Multicoloured collage of faces

Teams from Oxford, Edinburgh, Stirling, Aberdeen, Cambridge, and the Open University conducted several projects between 2020-22. These connected studies explored different dimensions of patient and family experience, and utilised interview-based methods to understand illness experiences, information and support needs and experiences seeking healthcare. They bring together findings of over 200 interviews conducted during the Covid-19 pandemic. Each study has an informative public-facing section on the website, where visitors can hear and learn from the experiences of other people living with Long Covid.  

 The four studies are:  

  • Variation - Exploring diverse experiences of COVID-19, with a particular focus on minorities groups (Principal Investigator Sue Ziebland, ESRC funded) 

  • Severity - Exploring experiences of COVID-19 patients (and their families) who were treated in ICU (Principal Investigator Lisa Hinton, THIS funded) 

  • Duration - Exploring experiences of Long Covid in adults (Principal Investigator Kate Hunt, Chief Scientist Office Scotland funded) 

  • Family dynamics – Exploring experiences of Long Covid in children, young people and their families (Principal Investigator Sue Ziebland, NIHR funded) 

The launch was attended by study participants, research colleagues, support groups, policy makers, funders and other key stakeholders. Researchers officially launched their published collections, shared ideas, reflected on next steps, and provided a space for discussion with Professor Nisreen Alwan (University of Southampton) and Professor Trish Greenhalgh (Independent SAGE & University of Oxford). 

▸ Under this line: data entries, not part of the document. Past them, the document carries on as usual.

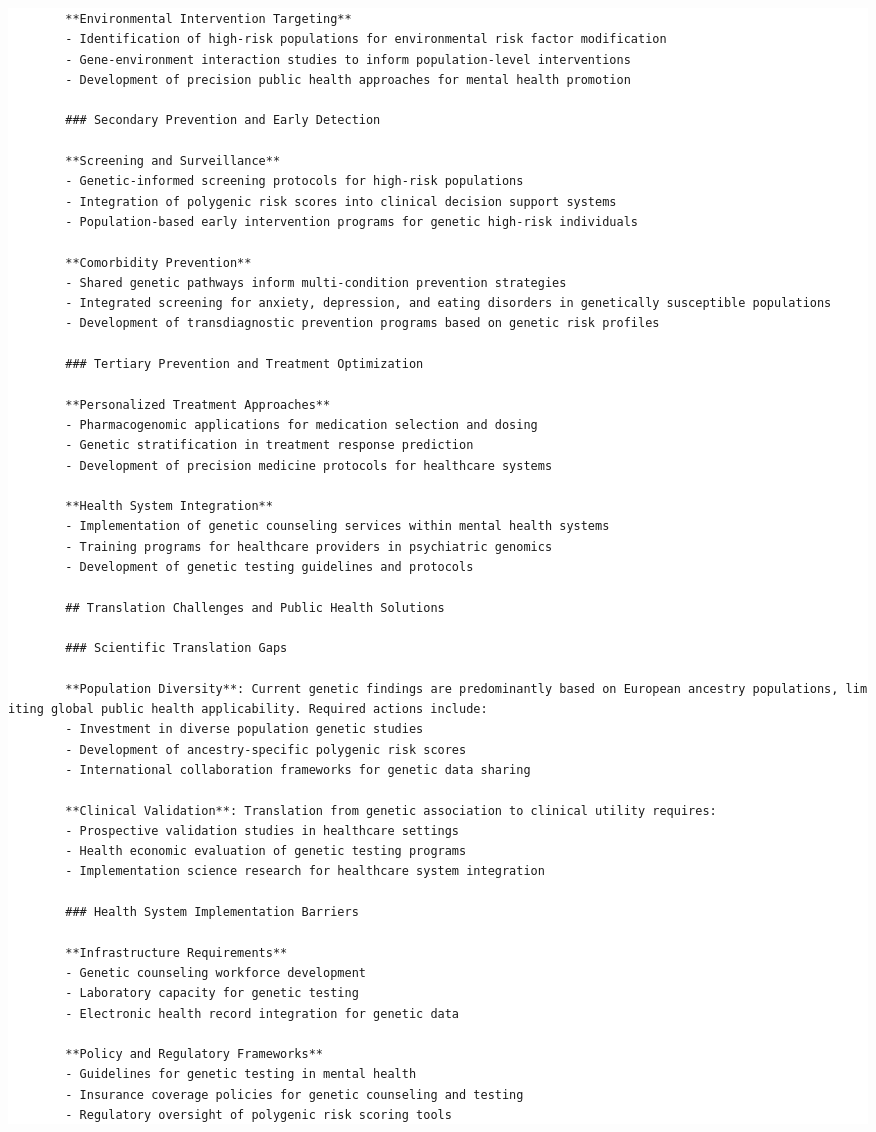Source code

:             **Environmental Intervention Targeting**
            - Identification of high-risk populations for environmental risk factor modification
            - Gene-environment interaction studies to inform population-level interventions
            - Development of precision public health approaches for mental health promotion

            ### Secondary Prevention and Early Detection

            **Screening and Surveillance**
            - Genetic-informed screening protocols for high-risk populations
            - Integration of polygenic risk scores into clinical decision support systems
            - Population-based early intervention programs for genetic high-risk individuals

            **Comorbidity Prevention**
            - Shared genetic pathways inform multi-condition prevention strategies
            - Integrated screening for anxiety, depression, and eating disorders in genetically susceptible populations
            - Development of transdiagnostic prevention programs based on genetic risk profiles

            ### Tertiary Prevention and Treatment Optimization

            **Personalized Treatment Approaches**
            - Pharmacogenomic applications for medication selection and dosing
            - Genetic stratification in treatment response prediction
            - Development of precision medicine protocols for healthcare systems

            **Health System Integration**
            - Implementation of genetic counseling services within mental health systems
            - Training programs for healthcare providers in psychiatric genomics
            - Development of genetic testing guidelines and protocols

            ## Translation Challenges and Public Health Solutions

            ### Scientific Translation Gaps

            **Population Diversity**: Current genetic findings are predominantly based on European ancestry populations, limiting global public health applicability. Required actions include:
            - Investment in diverse population genetic studies
            - Development of ancestry-specific polygenic risk scores
            - International collaboration frameworks for genetic data sharing

            **Clinical Validation**: Translation from genetic association to clinical utility requires:
            - Prospective validation studies in healthcare settings
            - Health economic evaluation of genetic testing programs
            - Implementation science research for healthcare system integration

            ### Health System Implementation Barriers

            **Infrastructure Requirements**
            - Genetic counseling workforce development
            - Laboratory capacity for genetic testing
            - Electronic health record integration for genetic data

            **Policy and Regulatory Frameworks**
            - Guidelines for genetic testing in mental health
            - Insurance coverage policies for genetic counseling and testing
            - Regulatory oversight of polygenic risk scoring tools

“The first Long Covid Awareness Day coincided with the launch of the last of four Covid-related modules on, focusing on the impact of Long Covid in Families,” said researcher Cervantée Wild. “Today’s event really showcased the breadth of work undertaken by our team at PHC and across many other universities and we are so grateful for our participants who so generously shared their time, energy and experiences.”  

Although most Covid-infected individuals encounter mild to moderate symptoms, or none at all, a significant number of people worldwide are dealing with what is now referred to as Long Covid. As of December 2022, approximately 2.2 million individuals in the UK alone are estimated to still experience symptoms more than four weeks after contracting Covid, and roughly 1.2 million individuals are still symptomatic one year after their Covid diagnosis. 

An underlying thread throughout Wednesday’s event was the importance of qualitative research—alongside quantitative research—to understanding Long Covid. Long Covid is a newly emerging health condition, and as such, there is limited public understanding of its nature, symptoms, and impact on patients.  

Qualitative research, such as that compiled on, enables researchers to gain insights into patients' differing experiences, perspectives, and needs, which can inform the development of interventions and treatments, as well as facilitate greater understanding of the impact Long Covid can have on patients’ daily lives, and that of their families and wider communities.  

Researcher Anna Dowrick said “This event was important for recognising that inequalities persist in access to Long Covid diagnosis and support. It is vital that we continue to build partnerships through research with the communities, governments, and NHS organisations who can bring real change in the experiences of Long Covid.”